House of Brick Principal Architect
Over the last month, I have been exploring the new features within SQL Server 2012. I have paid special attention to AlwaysOn, a new feature that effectively blurs the lines between high availability (HA) and disaster recovery (DR).
In previous versions of SQL Server, these two items were mutually exclusive. Both were managed separately and, in some cases, even managed by different people.
Historical Options for High Availability include:
Microsoft Failover Clustering – A SAN must be used to present storage to all of the cluster nodes. Dealing with the quorum and the shared drive failover was cumbersome, and even routine maintenance like rolling patches could cause headaches. Most people continue to cringe at the mention of MSFC.
Database mirroring – Mirroring in synchronous mode worked well, but since the mirrored pair presents two IP addresses for the application to connect to, the application needed to be mirror-aware. This was easier said than done; mirroring only worked in pairs, but was configured to fail over at a single database level. Consideration was not given to applications that had two or more databases, such as Microsoft SharePoint. Scripting was needed to fail over more than one database.

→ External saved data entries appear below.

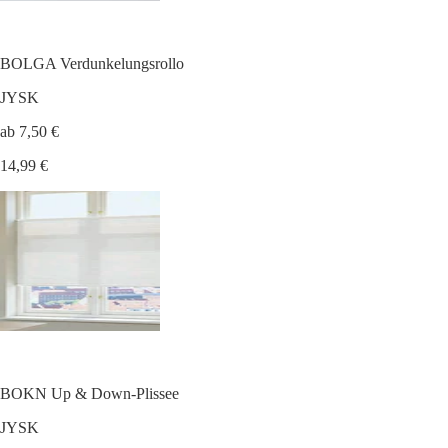
BOLGA Verdunkelungsrollo
JYSK
ab 7,50 €
14,99 €
BOKN Up & Down-Plissee
JYSK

Historical Options for Disaster Recovery include:
Database mirroring – Mirroring in asynchronous mode also worked well but the application still needed to be mirror-aware. Scripting was still needed to fail over more than one database.
Transaction log shipping – This option was complex and failover was not automatic. However, you could have multiple nodes in the background for reporting or other purposes.
SQL Server 2012 AlwaysOn takes the best of these technologies, adds features to fill in some gaps, and presents it in an extremely simple to manage package.
Microsoft Failover Clustering, running without shared storage, handles the virtual IP address for all cluster nodes. Availability Groups, or groups of databases common to an application or purpose, can even have their own virtual IP address.
AlwaysOn allows you to set up four nodes in the Availability Group. Each secondary node can be configured for synchronous or asynchronous replication. Each can be configured to allow read-only access and database backups and reporting can now be processed from these nodes. Asynchronous nodes can be set up at a DR location for branch-level reporting and failover and failback is automatic.
Each Availability Group can contain multiple databases, which eliminates the need to manually script and keep things up to date as the environment changes.
In the terms of raw manageability, the amount of time saved by using these features is easily demonstrated through reduced complexity and simplification of maintenance procedures.
In the event of an HA or DR event, you want the simplest, most robust solution possible. Your business demands the highest uptime possible. Can your business afford NOT to evaluate SQL Server 2012 AlwaysOn?